L’avenir de la presse est en ligne, mais le journalisme traditionnel a encore de beaux jours devant lui. Ces 20 dernières années, la presse malgache a beaucoup gagné en quantité, mais elle a perdu en qualité. Ce paradoxe s’explique par plusieurs raisons. Qui peut la tirer vers le haut ? La presse en ligne est à l’affût. Mais la pêche n’est pas souvent bonne. Panorama.
Attablés dans un food court, quelque part sur la route Digue, Ranja et Sarah, tous deux de la « génération Y », piaffent d’impatience en attendant leurs commandes. Les parents demeurent stoïques, faisant semblant d’être de marbre face aux bonnes odeurs qui émanent des cuisines. Tout à coup, Rija, un quadragénaire, lève la main et appelle un serveur. Il a déjà passé commande, il veut juste le code wifi de l’endroit. Tout le monde s’affole : l’affiche indiquant le précieux sésame a disparu. Après quelques minutes de recherche, une serveuse vient à la rescousse et donne verbalement la suite de chiffres et de lettres.

--- Objectif 1 ---
Recopiez l'extrait sur la presse malgache de « L’avenir de la » à « souvent bonne. Panorama. ».
--- Objectif 2 ---
Dites si chacune de ces affirmations correspond à l'extrait sur la presse malgache, en répondant par oui ou par non et en citant les mots qui tranchent. (a) En 20 ans, la presse malgache a gagné en qualité. (b) Rija appelle un serveur pour avoir le code wifi. (c) La serveuse donne le code par écrit.

(Entrées enregistrées)
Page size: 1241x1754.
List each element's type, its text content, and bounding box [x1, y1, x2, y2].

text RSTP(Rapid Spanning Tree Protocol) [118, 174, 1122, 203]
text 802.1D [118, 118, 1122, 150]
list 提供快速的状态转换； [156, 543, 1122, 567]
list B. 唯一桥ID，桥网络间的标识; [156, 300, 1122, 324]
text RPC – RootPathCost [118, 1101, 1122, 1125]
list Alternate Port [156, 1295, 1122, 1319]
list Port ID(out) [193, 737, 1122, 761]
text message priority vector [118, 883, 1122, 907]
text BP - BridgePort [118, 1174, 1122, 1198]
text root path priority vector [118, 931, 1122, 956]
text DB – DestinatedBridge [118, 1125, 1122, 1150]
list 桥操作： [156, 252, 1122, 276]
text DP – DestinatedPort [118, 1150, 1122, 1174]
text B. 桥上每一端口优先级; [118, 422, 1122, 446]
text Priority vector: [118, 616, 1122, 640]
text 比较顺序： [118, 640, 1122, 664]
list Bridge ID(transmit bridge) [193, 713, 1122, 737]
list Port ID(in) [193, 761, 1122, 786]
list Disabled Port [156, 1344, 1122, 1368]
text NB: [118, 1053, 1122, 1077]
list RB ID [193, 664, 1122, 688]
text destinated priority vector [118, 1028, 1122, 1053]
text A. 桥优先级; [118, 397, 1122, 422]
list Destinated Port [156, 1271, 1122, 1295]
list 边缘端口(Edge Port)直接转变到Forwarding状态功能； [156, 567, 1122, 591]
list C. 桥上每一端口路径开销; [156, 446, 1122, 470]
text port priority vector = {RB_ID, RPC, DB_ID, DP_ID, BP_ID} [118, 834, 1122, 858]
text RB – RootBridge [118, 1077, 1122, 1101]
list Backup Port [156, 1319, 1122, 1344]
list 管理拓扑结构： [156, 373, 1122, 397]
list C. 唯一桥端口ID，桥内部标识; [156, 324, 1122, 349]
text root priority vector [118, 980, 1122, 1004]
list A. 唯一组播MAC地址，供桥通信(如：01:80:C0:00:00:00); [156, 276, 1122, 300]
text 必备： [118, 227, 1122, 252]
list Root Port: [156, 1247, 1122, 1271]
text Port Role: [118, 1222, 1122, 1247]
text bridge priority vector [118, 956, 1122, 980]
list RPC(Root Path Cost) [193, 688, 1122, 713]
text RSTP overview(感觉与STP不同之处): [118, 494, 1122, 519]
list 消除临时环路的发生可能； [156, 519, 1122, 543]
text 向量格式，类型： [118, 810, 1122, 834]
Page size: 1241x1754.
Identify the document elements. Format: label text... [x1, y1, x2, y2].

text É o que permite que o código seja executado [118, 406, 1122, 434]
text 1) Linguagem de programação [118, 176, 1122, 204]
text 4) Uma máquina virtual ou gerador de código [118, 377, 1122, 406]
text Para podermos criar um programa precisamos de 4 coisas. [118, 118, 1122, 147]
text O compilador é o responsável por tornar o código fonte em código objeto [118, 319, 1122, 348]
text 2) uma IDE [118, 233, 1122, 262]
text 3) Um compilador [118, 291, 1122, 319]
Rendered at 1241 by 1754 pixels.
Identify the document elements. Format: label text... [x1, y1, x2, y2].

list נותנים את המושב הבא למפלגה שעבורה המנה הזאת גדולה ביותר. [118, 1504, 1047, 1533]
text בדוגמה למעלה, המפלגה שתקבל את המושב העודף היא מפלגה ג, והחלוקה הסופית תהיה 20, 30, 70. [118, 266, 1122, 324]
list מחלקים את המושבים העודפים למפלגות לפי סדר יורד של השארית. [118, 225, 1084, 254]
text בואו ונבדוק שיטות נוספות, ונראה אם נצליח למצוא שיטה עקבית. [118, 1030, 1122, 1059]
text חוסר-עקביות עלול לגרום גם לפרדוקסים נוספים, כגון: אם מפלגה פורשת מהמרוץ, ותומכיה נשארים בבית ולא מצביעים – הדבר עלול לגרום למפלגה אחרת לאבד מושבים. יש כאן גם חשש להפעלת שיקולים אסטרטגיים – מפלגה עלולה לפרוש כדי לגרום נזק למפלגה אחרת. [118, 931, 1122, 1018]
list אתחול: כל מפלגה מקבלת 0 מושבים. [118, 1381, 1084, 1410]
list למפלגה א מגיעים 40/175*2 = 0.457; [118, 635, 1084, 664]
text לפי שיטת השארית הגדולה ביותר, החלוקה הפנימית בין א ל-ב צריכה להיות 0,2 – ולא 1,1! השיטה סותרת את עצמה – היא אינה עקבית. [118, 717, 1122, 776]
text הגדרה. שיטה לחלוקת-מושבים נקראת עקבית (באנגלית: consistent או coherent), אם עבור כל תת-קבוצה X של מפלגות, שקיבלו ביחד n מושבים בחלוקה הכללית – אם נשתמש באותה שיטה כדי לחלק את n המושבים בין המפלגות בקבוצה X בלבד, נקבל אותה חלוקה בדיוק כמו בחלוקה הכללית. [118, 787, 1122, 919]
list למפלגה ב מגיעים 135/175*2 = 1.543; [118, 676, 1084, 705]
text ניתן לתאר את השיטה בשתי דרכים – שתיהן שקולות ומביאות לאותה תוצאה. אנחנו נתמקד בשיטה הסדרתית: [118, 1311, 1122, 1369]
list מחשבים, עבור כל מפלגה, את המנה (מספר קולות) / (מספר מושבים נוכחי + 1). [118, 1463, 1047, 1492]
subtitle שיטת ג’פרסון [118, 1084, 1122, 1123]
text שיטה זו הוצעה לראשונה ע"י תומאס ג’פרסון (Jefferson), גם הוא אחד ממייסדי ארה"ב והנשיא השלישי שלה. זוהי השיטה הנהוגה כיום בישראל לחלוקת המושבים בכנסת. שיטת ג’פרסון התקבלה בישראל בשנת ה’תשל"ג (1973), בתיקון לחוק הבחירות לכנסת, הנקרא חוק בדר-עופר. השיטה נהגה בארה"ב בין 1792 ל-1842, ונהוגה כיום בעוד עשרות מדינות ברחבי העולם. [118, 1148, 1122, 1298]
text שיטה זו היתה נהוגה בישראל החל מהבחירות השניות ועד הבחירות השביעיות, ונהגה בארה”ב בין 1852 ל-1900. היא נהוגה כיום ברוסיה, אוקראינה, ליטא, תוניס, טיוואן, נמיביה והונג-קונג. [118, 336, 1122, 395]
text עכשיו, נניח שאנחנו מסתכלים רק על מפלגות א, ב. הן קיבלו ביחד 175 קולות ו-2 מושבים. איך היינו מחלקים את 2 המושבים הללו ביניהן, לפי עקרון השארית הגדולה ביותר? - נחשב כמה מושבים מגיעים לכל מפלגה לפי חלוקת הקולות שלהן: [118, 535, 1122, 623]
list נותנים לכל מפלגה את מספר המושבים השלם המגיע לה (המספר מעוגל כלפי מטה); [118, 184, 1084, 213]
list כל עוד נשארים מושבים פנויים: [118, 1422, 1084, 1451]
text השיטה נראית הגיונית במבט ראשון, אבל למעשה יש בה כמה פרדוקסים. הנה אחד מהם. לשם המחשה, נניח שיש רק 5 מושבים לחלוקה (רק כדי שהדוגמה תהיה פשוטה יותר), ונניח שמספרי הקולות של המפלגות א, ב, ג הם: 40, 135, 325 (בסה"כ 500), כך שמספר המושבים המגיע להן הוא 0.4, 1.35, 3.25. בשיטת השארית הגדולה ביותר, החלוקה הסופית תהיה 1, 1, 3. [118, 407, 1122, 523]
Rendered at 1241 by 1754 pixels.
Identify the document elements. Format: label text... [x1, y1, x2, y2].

--- Résultat 1 ---
L’avenir de la presse est en ligne, mais le journalisme traditionnel a encore de beaux jours devant lui. Ces 20 dernières années, la presse malgache a beaucoup gagné en quantité, mais elle a perdu en qualité. Ce paradoxe s’explique par plusieurs raisons. Qui peut la tirer vers le haut ? La presse en ligne est à l’affût. Mais la pêche n’est pas souvent bonne. Panorama.

--- Résultat 2 ---
(a) Non : « elle a perdu en qualité ».
(b) Oui : « il veut juste le code wifi de l’endroit ».
(c) Non : « donne verbalement la suite de chiffres et de lettres ».